Requirement
Write out every line of the listing from the line containing "Documents similars (2" through the end of the listing as a numbered list, omitting blank lines.
╭──
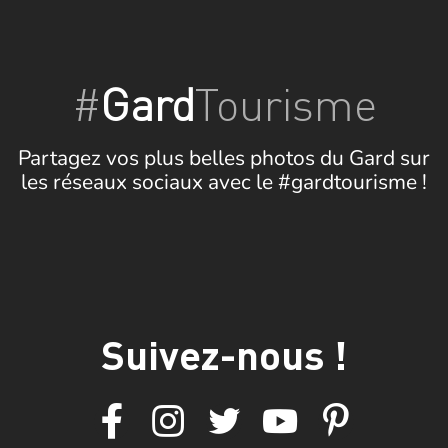
#
Gard
Tourisme
Partagez vos plus belles photos du Gard sur
les réseaux sociaux avec le #gardtourisme !
Suivez-nous !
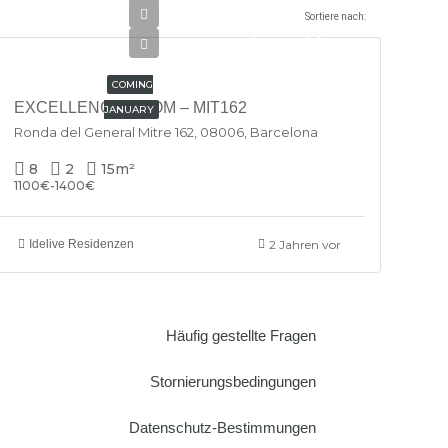
Sortiere nach:
€767/Monthly
COMING
EXCELLENCE ROOM – MIT162
JANUARY
Ronda del General Mitre 162, 08006, Barcelona
8
2
15
m²
1100€-1400€
Idelive Residenzen
2 Jahren vor
Häufig gestellte Fragen
Stornierungsbedingungen
Datenschutz-Bestimmungen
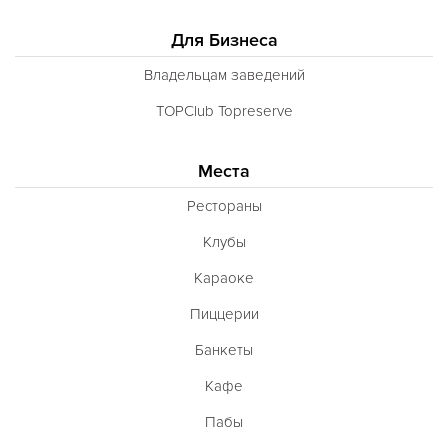
Для Бизнеса
Владельцам заведений
TOPClub Topreserve
Места
Рестораны
Клубы
Караоке
Пиццерии
Банкеты
Кафе
Пабы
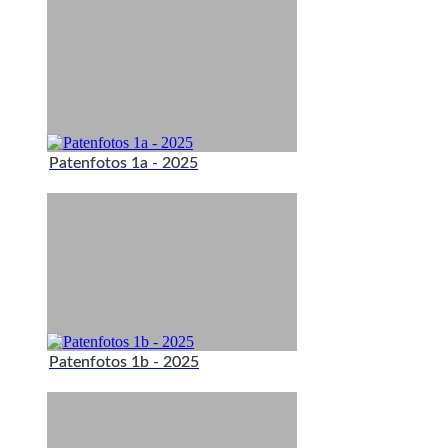
Patenfotos 1a - 2025
Patenfotos 1b - 2025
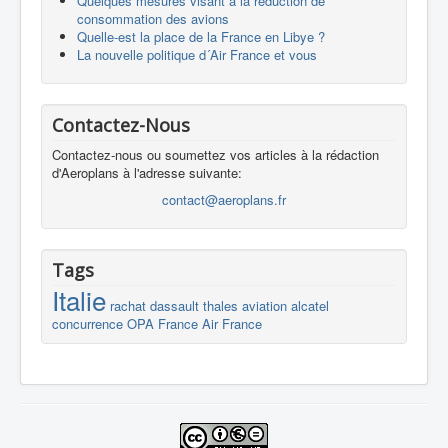
Quelques mesures visant à la réduction de
consommation des avions
Quelle-est la place de la France en Libye ?
La nouvelle politique d´Air France et vous
Contactez-Nous
Contactez-nous ou soumettez vos articles à la rédaction
d'Aeroplans à l'adresse suivante:
contact@aeroplans.fr
Tags
Italie
rachat
dassault
thales
aviation
alcatel
concurrence
OPA
France
Air France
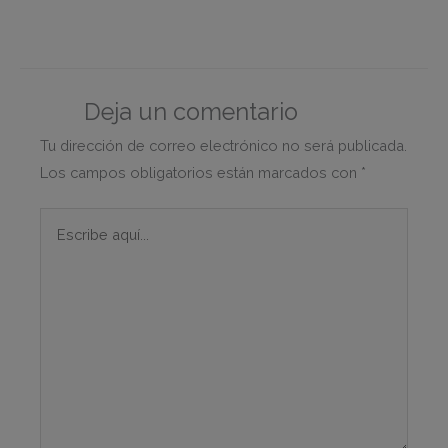
Deja un comentario
Tu dirección de correo electrónico no será publicada.
Los campos obligatorios están marcados con
*
Escribe
aquí...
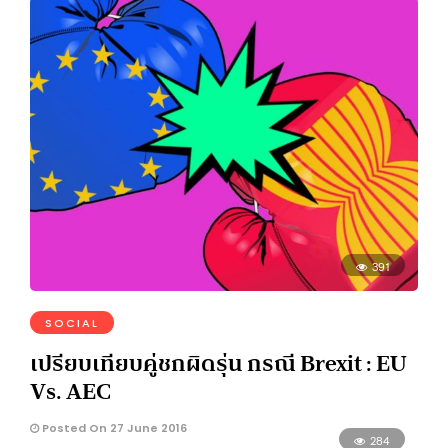
391
SOCIAL
เปรียบเทียบคู่ชกผิดรุ่น กรณี Brexit : EU
Vs. AEC
Posted On 27 June 2016
284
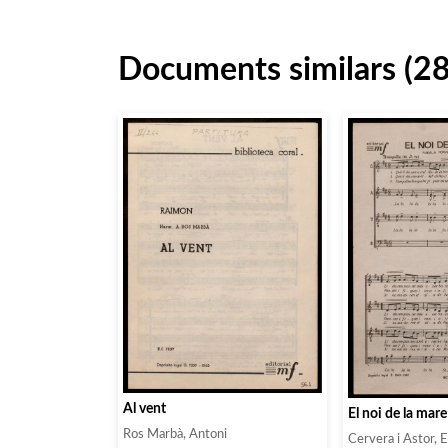
Documents similars (2
Al vent
El noi de la mare
Ros Marbà, Antoni
Cervera i Astor,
╰──
Response box
1. Documents similars (2
2. Al vent
3. El noi de la mare
4. Ros Marbà, Antoni
5. Cervera i Astor,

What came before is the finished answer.